Apple AAPL +0.22% may be famed for its Reality Distortion Field but, as increasing numbers of iPhones fall victim to a serious battery problem I first reported last week, the Chinese government has dismissed Apple’s attempts to downplay the situation and attacked the company for failing to “meet basic consumer needs for normal wireless communication.”
In an official statement (via Quartz) the China Consumers Association, a government watchdog group, has issued Apple with a formal warning and demanded both action and an admission of wider culpability:
“After Apple published the ‘iPhone 6s Program for Unexpected Shutdown Issues’ many consumers continued to send replies to the China Consumers Association reporting their situation. After collecting these reports, we discovered the shutdown malfunction also exists in the iPhone 6, iPhone 6 Plus, iPhone 6s Plus, in addition to iPhone 6s devices produced between September and October 2015. The aforementioned models were among the devices suspected of malfunction problems in the China Consumer Associations’ letter sent out on November 15. Meanwhile, consumers have opinions and suggestions about the execution of Apple’s “iPhone 6s Program for Unexpected Shutdown Issues.”
As a result, on November 29, the China Consumer Association once again sent a letter to Apple expressing our wish that Apple provide a thorough analysis, reason and solution for the malfunctioning iPhone 6, iPhone 6 Plus, iPhone 6s Plus and iPhone 6s phones produced between September and October 2015. In addition, as for the “iPhone 6s Program for Unexpected Shutdown Issues,” some consumers have questions about its terms and [we] ask for a timely clarification. [We also request] Apple improve the convenience of the booking and consultation systems [for battery replacement], prepare enough components to replace batteries efficiently, and meet basic consumer needs for normal wireless communication.”

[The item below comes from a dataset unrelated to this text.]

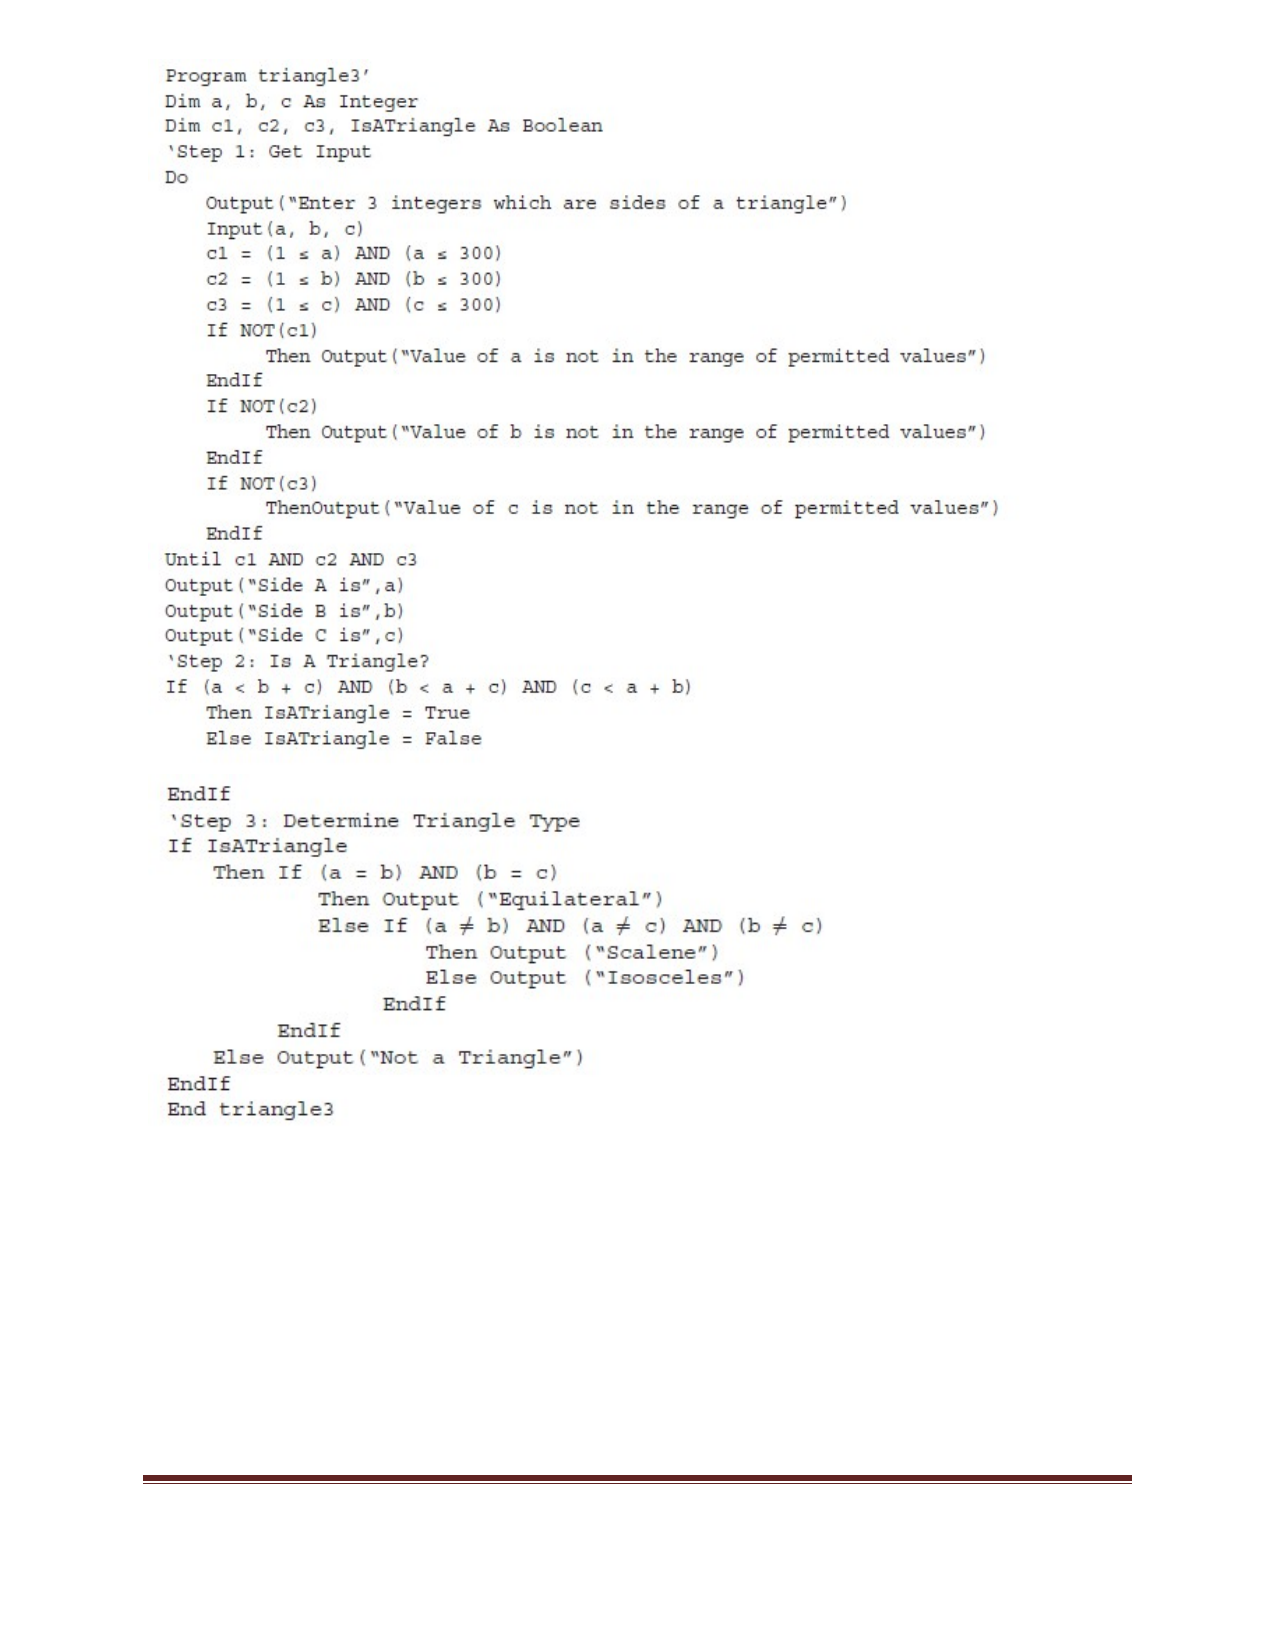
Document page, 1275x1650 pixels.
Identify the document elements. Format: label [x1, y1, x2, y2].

picture [148, 59, 1026, 1147]
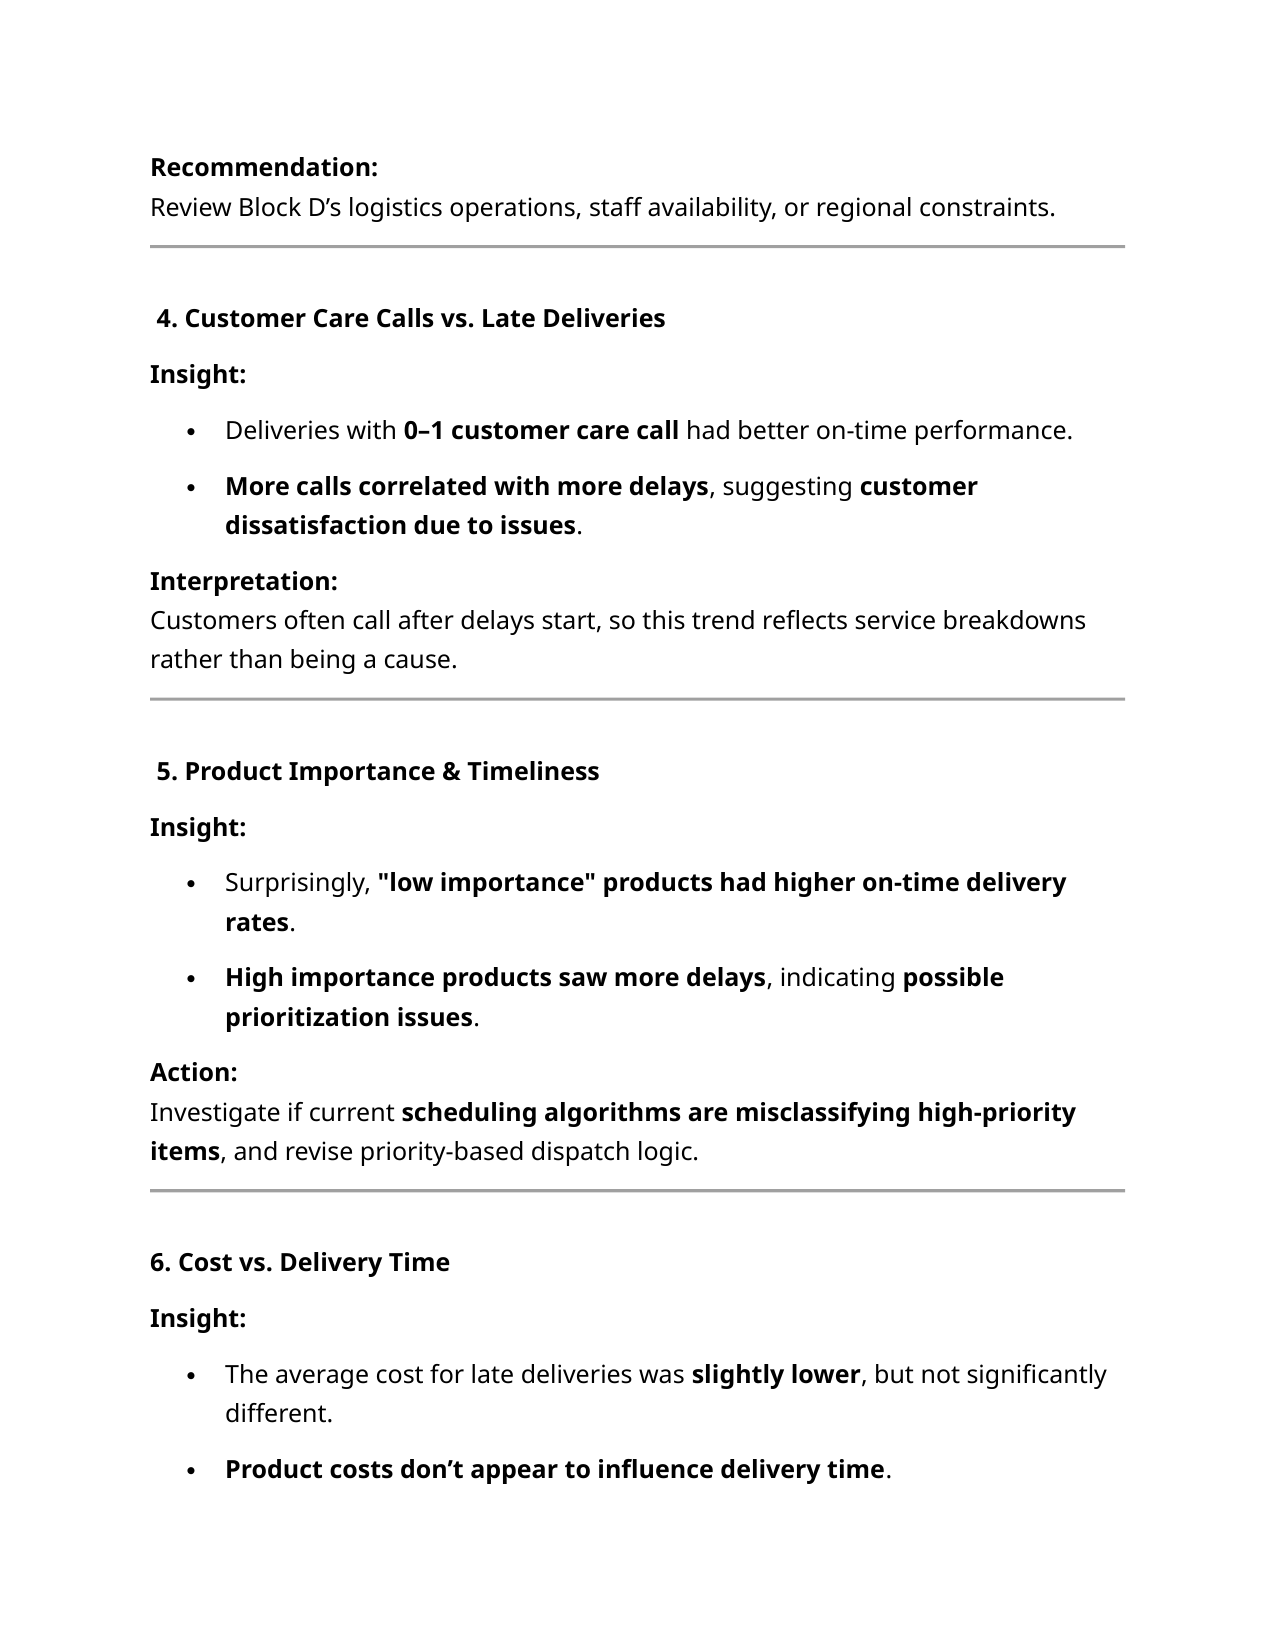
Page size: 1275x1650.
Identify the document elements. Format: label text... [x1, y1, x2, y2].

And yet Apple’s latest response is only likely to further annoy both the Chinese watchdog and all affected users. In a follow up statement (notably written in both English and Mandarin) Apple has once again denied the issue extends beyond iPhone 6S models produced between September and October 2015 or requires action beyond its existing replacement program:
“After hearing reports from iPhone customers whose devices unexpectedly shut down, we thoroughly looked into these reports, and collected and analyzed devices…We looked for any other factors that could cause an iPhone to shut down unexpectedly. After intensive investigations, no new factors have been identified. We will continue to monitor and analyze customer reports.”
Apple also rather disingenuously pointed out that “an iPhone is actually designed to shut down automatically under certain conditions, such as extremely cold temperature” – but this bares no relevance to the many shutdowns being reported by users in everyday scenarios.